I travel a lot between work, shoots and personal trips, so I’m always looking for bags that don’t just look good in a product listing but actually fit into real life. For me, that means a backpack needs to be useful in airports, practical enough for a laptop and travel essentials, comfortable to move around with, and refined enough that it doesn’t feel like generic travel luggage. The GRAMS28 Transit Backpack has become one of the bags I keep coming back to because it manages to sit in that sweet spot. It feels premium, it works for everyday movement, and crucially it has also proven itself as a bag that can fit the Ryanair cabin sizer in real-world use.
There are plenty of backpack reviews online that focus only on materials, compartments and price. Those things matter, but they are not always the reason a bag stays in rotation. The bags I continue to use tend to be the ones that quietly make travel easier. They reduce friction. They fit where they need to fit. They work in airports, on trains, in cafés, on location and in everyday movement without making me think too hard about them.
That is the real reason I wanted to build this page around the GRAMS28 Transit Backpack. It is not just a leather backpack with good styling. It is a travel backpack that has proved itself useful in the kind of trips I actually do, where I might be moving with a laptop, small tech, daily essentials and travel documents while still wanting something that feels polished rather than overly technical.
For creators and photographers, one of the hardest things to get right is choosing a bag that feels versatile enough for travel but does not become overbuilt or awkward.
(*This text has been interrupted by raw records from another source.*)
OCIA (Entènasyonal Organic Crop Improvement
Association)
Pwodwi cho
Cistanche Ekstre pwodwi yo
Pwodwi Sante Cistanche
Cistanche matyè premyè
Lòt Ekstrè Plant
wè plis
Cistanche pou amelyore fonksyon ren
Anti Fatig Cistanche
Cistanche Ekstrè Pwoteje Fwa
Some camera bags are excellent for protection but feel too bulky in everyday settings. Some lifestyle bags look great but fall apart once you need to organise a laptop, chargers, travel documents and the rest of a working day.
The Transit Backpack sits in a more balanced place. It works well as a laptop backpack for travel, it feels smart enough for work and meetings, and it still has enough flexibility for casual trips and city movement. That makes it more useful than a bag that is only designed for one specific purpose.
On my own site, that is the angle I think matters most. This is not just about the best backpack for Ryanair. It is also about a bag that works for someone who moves between photography, editing, travel and business without wanting to switch bags every time the context changes.
Ryanair’s free personal item allowance is 40 × 30 × 20 cm. The listed dimensions of the Transit Backpack are 43 × 29 × 16.5 cm. If you only looked at that on paper, you might assume it is too wide and stop there. But travel bags are rarely that simple, especially when they are soft-sided and not built around a rigid box-like frame.
| Item | Width | Height | Depth |
|---|---|---|---|
| GRAMS28 Transit Backpack | 43 cm | 29 cm | 16.5 cm |
| Ryanair free cabin bag | 40 cm | 30 cm | 20 cm |
What makes this bag work is that it is slimmer and shorter in the other two dimensions, and the leather construction has enough give to settle into the shape of the sizer. In other words, the practical behaviour of the bag matters just as much as the published dimensions.
That is why the proof image and the short video are so useful. They answer the one question most travellers really care about: does it actually fit when it matters?
A lot of travel backpacks are designed with a stiffer silhouette, heavier padding or more rigid side walls. That can be a good thing in some setups, but it also often means the bag becomes less forgiving when you need to fit it into a tighter airline allowance or under a seat. The more structured the bag, the more likely it is to hold its shape in a way that works against you.
The Transit Backpack feels more natural to travel with because it has enough structure to feel premium and tidy, but not so much rigidity that it becomes awkward. That makes a big difference for under-seat travel and for those low-cost flights where dimensions suddenly become the whole story at the gate.
For me, that softer structure is not a small detail. It is the reason the bag becomes a practical travel companion rather than just a stylish object.
On my commercial and creator site, I think this page works best when it reflects how I genuinely travel and work. I am not looking for the biggest bag or the cheapest bag. I am looking for equipment and carry solutions that help streamline a working life built around movement, photography, filming, editing and travel. The Transit Backpack feels relevant because it supports that kind of workflow.
It is compact enough for flights, smart enough for work, and practical enough for everyday essentials. For a lot of people in creative industries, that is exactly the type of bag that becomes useful over and over again.
And with SONGHURST20 taking 20% off, it becomes an even stronger option for anyone who has already been considering a more premium backpack for travel and daily use.
The GRAMS28 Transit Backpack stands out because it does not force you to choose between style and practicality. It looks refined, carries well, works for a laptop and daily travel essentials, and has also proved itself in the Ryanair sizer when it counts. That combination is harder to find than it should be.
For my own workflow, it is the kind of bag that earns repeat use because it fits naturally into travel rather than complicating it. If you want a premium backpack that can move with you through flights, city travel, work and everyday carry, this is a very convincing option.